[Dataset entries]
======
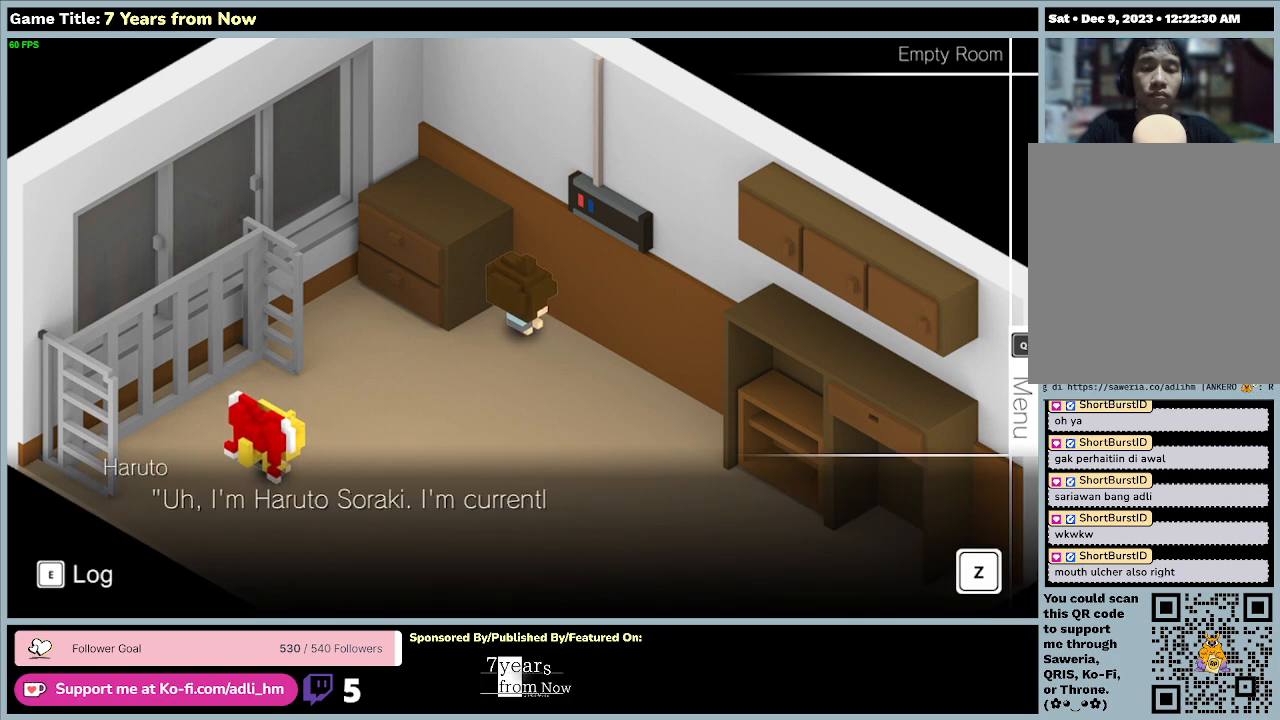
{"keys": [], "mouse": [], "events": []}
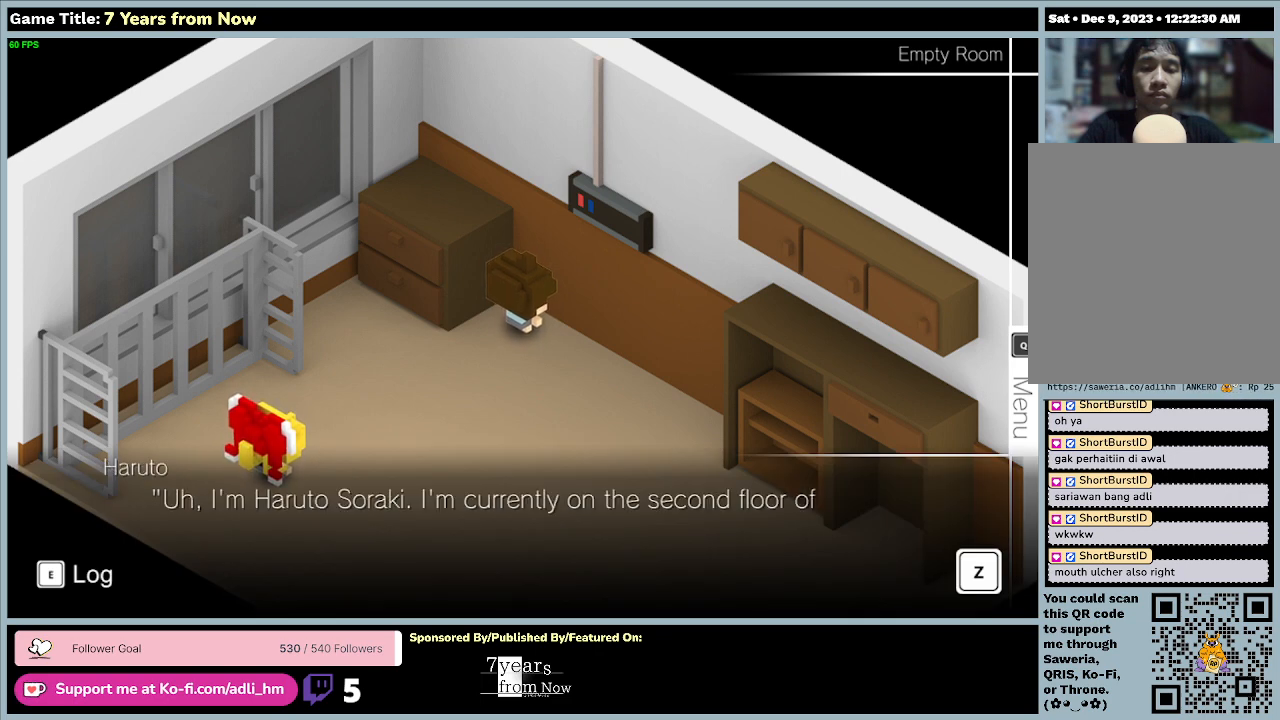
{"keys": [], "mouse": [], "events": []}
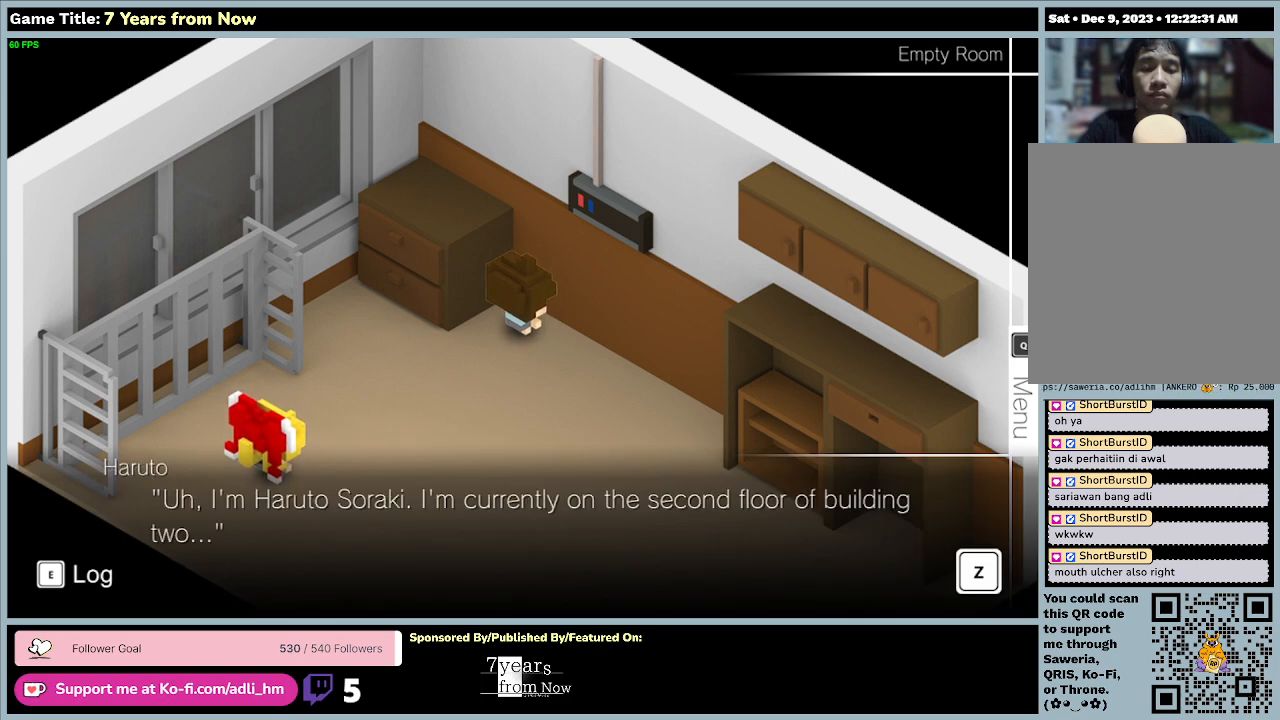
{"keys": [], "mouse": [], "events": []}
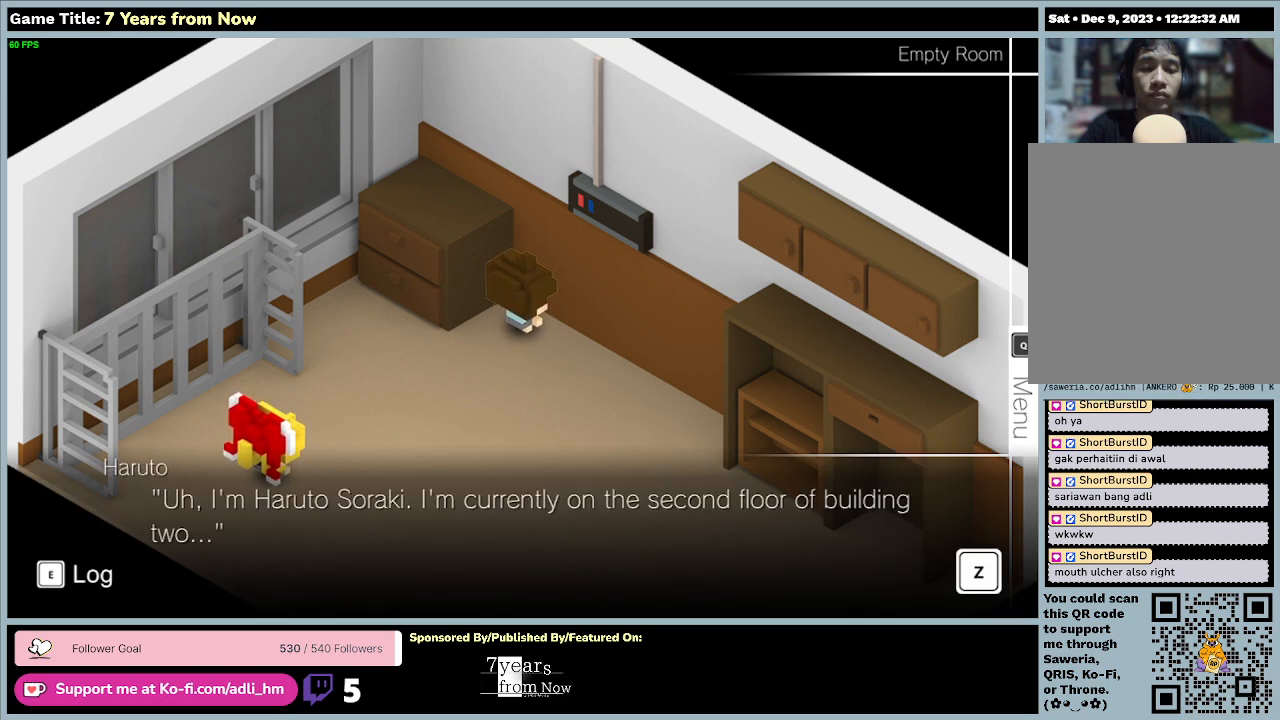
{"keys": ["z"], "mouse": [], "events": [[433, "z", "down"]]}
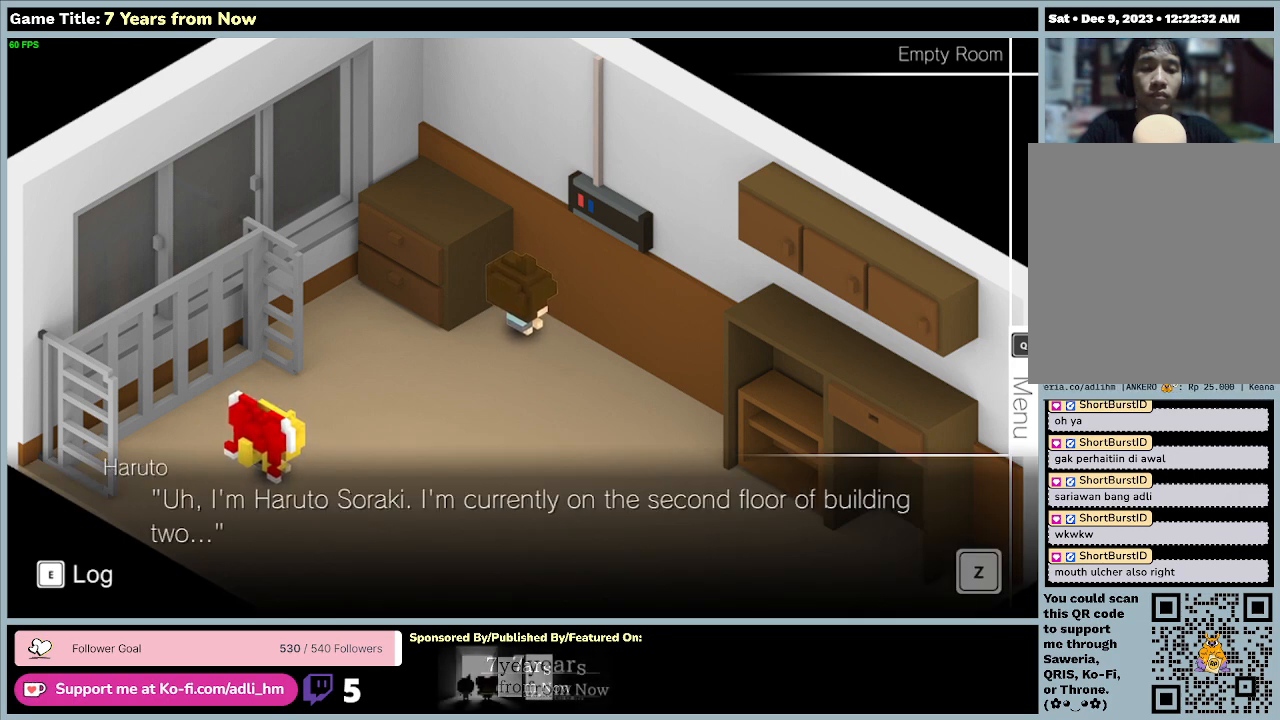
{"keys": [], "mouse": [], "events": [[300, "z", "up"]]}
======
• _EXERCISE_: Could you output every record above exactly as written, leaving out the pictures?

• _OUTPUT OF THE TASK_:
{"keys": [], "mouse": [], "events": []}
{"keys": [], "mouse": [], "events": []}
{"keys": [], "mouse": [], "events": []}
{"keys": ["z"], "mouse": [], "events": [[433, "z", "down"]]}
{"keys": [], "mouse": [], "events": [[300, "z", "up"]]}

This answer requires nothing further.